I numeri del Bollettino Salesiano dal 1877

CASA MADRE

GIAMPIETRO PETTENON

Il forno di Valdocco

È affamato di spazi don Bosco, e ogni angolo del suo oratorio è buono per collocare camerate, refettori, laboratori, aule... e i forni per il pane.

Da quel primo ragazzo accolto da don Bosco e da mamma Margherita in Casa Pinardi, in una fredda sera d'inverno del 1846, Valdocco fu per tutti gli anni della vita del Santo dei giovani - e anche negli anni successivi - un cantiere in continua crescita, sotto la spinta di uno stuolo di ragazzi che qui trovavano una casa che, purtroppo, la vita gli aveva negato.
Negli anni 1865-68 don Bosco costruisce e consacra al culto la grande basilica dedicata a Maria Ausiliatrice. Come aveva già fatto qualche anno prima con la costruzione della Chiesa di San Francesco di Sales, anche questa volta don Bosco vuole che il grandioso edificio della basilica abbia un piano interrato. È affamato di spazi don Bosco, e ogni angolo del suo oratorio è buono per collocare camerate, refettori, laboratori, aule...
Ai lati del presbiterio della basilica dove c'è l'altare di Maria Ausiliatrice, ci sono due sacrestie. E sotto quella di destra don Bosco fa' costruire i forni per il pane. “Questi vennero inaugurati il 19 novembre, vigilia dei santi martiri Solutore, Avventore ed Ottavio, venerati nella chiesa sovrastante, e furon messi sotto il loro patrocinio” (MB Vol. IX, cap. XXX, p. 391).
Ma, come detto, gli spazi non sono mai sufficienti. Ed è così che appena due anni dopo, nel 1870 don Bosco amplia le sagrestie con altre due sale attigue alle precedenti al piano terra e dietro al presbiterio fa costruire un bel coro di forma ellittica. Ovviamente al primo piano sopra le due nuove sacrestie ci colloca delle camere. Di camere negli spazi nascosti fra un altare e l'altro e nei piani ammezzati della basilica ce n'erano davvero tante, e ancora oggi alcune sono visibili e visitabili salendo le scale a chiocciola dentro i campanili, che portano alla grande cupola centrale. Nel piano interrato sotto le due nuove sagrestie e il coro amplia il laboratorio di panificazione di Valdocco: “Enorme era la quantità giornaliera, da seicento a settecento chilogrammi. Da trentanove anni dura costante tale meravigliosa produzione, ora agevolata dal forno a vapore e dalla madia meccanica. Per qualche tempo si aggiunse anche una macchina per fabbricare le paste” (MB Vol. IX, cap. XXX, p. 392).

Il “cripto portico”
Per facilitare il passaggio al coperto nei giorni di pioggia, dalla Basilica ai locali dell'oratorio e a fianco della Chiesa di San Francesco di Sales, viene costruito anche un portico a nord delle nuove sagrestie e in coincidenza nel piano interrato anche un “cripto portico”, cioè un portico sotterraneo per facilitare il passaggio del pane dalla zona dei forni alla cucina e ai refettori che in casa Pinardi erano almeno in tre diversi locali. I ragazzi mangiavano nel vasto refettorio ricavato sotto la chiesa di San Francesco di Sales.

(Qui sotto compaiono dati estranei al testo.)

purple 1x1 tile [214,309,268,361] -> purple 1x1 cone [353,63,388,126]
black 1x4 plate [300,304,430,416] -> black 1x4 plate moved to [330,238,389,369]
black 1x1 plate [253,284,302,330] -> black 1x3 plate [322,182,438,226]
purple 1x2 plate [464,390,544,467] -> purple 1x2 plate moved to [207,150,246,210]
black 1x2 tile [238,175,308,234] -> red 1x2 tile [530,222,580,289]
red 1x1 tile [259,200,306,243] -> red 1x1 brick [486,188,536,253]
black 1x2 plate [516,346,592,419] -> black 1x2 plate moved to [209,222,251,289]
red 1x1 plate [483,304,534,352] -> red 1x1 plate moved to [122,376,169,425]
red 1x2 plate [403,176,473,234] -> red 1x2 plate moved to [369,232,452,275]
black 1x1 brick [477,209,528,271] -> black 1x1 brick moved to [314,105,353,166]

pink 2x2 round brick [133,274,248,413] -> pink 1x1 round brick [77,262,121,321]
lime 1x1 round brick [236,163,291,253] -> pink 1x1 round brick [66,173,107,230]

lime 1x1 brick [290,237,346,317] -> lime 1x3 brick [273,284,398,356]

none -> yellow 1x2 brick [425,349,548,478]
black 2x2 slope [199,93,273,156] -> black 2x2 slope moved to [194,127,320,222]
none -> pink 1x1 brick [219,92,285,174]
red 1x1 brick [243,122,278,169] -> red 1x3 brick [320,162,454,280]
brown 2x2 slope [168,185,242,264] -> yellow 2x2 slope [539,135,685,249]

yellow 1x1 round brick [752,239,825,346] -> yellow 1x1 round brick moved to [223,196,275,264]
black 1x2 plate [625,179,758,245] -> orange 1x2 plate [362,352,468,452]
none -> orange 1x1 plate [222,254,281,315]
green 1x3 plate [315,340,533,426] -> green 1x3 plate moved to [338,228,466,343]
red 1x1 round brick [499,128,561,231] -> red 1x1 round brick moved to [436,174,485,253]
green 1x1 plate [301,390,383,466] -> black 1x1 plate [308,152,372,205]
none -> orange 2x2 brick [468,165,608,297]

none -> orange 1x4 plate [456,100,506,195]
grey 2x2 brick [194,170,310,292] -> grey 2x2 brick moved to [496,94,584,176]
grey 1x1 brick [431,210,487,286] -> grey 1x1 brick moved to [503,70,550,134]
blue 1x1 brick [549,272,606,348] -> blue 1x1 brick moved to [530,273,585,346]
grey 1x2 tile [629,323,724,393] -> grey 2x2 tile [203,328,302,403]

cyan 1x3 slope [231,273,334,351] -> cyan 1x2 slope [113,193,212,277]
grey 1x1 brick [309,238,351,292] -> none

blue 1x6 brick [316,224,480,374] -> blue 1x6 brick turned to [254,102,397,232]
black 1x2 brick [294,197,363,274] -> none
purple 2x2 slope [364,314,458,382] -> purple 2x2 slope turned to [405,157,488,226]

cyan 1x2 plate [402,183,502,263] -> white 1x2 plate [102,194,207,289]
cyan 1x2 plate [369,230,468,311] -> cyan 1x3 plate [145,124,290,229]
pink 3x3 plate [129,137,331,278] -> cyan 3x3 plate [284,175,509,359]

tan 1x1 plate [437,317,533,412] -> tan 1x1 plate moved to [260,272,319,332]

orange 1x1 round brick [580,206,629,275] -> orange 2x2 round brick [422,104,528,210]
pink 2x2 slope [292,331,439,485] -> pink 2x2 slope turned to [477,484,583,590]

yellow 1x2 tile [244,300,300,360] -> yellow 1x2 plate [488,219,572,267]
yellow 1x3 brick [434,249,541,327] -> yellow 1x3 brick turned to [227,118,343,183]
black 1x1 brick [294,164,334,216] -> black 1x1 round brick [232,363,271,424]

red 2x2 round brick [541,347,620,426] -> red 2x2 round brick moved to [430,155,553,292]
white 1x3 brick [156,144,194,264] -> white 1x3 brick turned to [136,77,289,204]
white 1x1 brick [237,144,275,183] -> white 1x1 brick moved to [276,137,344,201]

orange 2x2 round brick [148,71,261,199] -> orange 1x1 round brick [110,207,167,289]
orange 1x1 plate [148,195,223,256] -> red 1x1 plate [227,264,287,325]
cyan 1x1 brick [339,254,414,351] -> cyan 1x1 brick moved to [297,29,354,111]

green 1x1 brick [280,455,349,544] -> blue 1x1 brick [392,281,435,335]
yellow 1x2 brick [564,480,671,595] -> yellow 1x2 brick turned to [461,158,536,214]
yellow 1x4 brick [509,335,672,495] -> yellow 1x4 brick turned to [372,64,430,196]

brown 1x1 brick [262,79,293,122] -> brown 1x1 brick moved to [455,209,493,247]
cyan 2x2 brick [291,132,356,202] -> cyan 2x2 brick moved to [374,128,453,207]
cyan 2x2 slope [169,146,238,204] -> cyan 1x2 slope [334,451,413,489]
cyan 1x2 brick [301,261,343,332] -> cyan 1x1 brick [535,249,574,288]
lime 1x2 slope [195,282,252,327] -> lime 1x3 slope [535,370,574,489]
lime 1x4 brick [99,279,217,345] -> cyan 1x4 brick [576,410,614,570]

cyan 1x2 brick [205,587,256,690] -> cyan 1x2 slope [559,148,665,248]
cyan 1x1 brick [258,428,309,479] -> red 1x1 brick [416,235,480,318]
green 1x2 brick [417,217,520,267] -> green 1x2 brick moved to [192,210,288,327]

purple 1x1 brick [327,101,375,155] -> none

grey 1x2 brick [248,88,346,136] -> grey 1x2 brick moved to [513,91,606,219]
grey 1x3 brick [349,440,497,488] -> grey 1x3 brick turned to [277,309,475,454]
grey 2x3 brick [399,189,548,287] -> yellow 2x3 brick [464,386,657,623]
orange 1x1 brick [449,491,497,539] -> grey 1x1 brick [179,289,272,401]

I novizi e i coadiutori che facevano i servizi di cucina (le suore in quegli anni ancora non c'erano a Valdocco) pranzano in una sala adiacente la cucina. Questi locali erano nel piano interrato di Casa Pinardi, sotto il porticato della buonanotte. Infine il refettorio dei superiori in cui pranzava lo stesso don Bosco era nel locale ove in origine c'era la tettoia della prima Cappella Pinardi. Quel refettorio nel 1927 in occasione della beatificazione di don Bosco ridivenne una chiesetta, l'attuale Cappella Pinardi.
Il pane a Valdocco si continuò a fare fino a metà degli anni '30 del Novecento, quando per ampliare la Basilica di Maria Ausiliatrice vennero demolite le sacrestie, i locali del piano interrato dove c'erano i forni, il primo altare di Maria Ausiliatrice ed il coro retrostante e costruite le attuali nuove grandi cappelle laterali al grande presbiterio, con la cantoria e il matroneo al primo piano e al centro la nuova cupola dell'Eucaristia.